In the 2016 DuPont decision, the NLRB held that even if an employer acted consistently with past practice, if a collective bargaining agreement (“CBA”) had expired and was no longer in effect, bargaining would always be required. Specifically, the NLRB had required the employer to provide the union with notice and an opportunity to bargain prior to implementing any changes if the past practice was created under a management rights clause in a CBA that had expired or if the disputed actions involved employer discretion.
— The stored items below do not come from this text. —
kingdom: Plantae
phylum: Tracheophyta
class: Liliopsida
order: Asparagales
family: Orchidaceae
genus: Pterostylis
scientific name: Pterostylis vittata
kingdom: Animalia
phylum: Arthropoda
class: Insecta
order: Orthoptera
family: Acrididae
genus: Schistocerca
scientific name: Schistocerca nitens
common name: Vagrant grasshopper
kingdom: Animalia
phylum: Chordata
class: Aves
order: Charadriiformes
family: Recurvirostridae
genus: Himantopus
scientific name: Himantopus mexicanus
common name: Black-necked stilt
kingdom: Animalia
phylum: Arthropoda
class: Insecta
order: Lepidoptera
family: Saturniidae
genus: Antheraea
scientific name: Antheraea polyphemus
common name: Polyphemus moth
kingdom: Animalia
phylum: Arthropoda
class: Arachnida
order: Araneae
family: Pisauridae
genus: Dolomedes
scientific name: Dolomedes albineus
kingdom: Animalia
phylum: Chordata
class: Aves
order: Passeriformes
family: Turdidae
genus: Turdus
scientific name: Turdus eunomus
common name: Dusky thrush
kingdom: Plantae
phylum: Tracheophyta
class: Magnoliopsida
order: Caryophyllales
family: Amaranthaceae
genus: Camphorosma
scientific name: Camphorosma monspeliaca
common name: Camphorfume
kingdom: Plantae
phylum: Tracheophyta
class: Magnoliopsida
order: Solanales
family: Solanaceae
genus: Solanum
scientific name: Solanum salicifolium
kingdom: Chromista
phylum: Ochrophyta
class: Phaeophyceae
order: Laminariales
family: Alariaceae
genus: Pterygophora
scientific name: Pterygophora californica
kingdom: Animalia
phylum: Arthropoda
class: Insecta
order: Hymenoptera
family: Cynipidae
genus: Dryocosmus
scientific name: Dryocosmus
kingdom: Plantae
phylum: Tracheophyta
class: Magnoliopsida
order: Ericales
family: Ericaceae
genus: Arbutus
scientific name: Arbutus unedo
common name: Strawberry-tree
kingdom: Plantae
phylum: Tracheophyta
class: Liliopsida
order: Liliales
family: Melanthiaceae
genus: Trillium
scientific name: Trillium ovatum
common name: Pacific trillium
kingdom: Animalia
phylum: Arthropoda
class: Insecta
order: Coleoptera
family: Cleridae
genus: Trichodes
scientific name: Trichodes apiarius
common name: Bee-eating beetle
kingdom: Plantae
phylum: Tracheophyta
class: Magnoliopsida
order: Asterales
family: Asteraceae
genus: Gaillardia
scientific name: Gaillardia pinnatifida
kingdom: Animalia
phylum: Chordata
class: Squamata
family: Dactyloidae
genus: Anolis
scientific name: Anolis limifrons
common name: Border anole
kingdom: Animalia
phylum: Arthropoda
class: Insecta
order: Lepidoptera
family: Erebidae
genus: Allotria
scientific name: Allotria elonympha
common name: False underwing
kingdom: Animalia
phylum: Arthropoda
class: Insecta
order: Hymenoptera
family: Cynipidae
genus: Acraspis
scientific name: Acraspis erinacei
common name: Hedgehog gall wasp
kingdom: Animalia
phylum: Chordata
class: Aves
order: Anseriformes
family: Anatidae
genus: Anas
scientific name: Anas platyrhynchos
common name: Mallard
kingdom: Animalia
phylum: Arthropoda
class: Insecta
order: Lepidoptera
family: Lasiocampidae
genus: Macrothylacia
In Raytheon, the CBA expired. Raytheon implemented changes to its health plan, making annual modifications to its benefits and costs as it had done in the past. Following DuPont, the Administrative Law Judge (ALJ) held that Raytheon was obligated to bargain before making those changes. The NLRB reversed and, in the process, overruled DuPont, reverting to its previous test for implementation of unilateral changes. The NLRB held that actions did not constitute a change if they were similar in kind and degree with an established past practice consisting of comparable unilateral actions. Actions consistent with an established practice do not constitute a change requiring bargaining merely because they may involve some degree of discretion.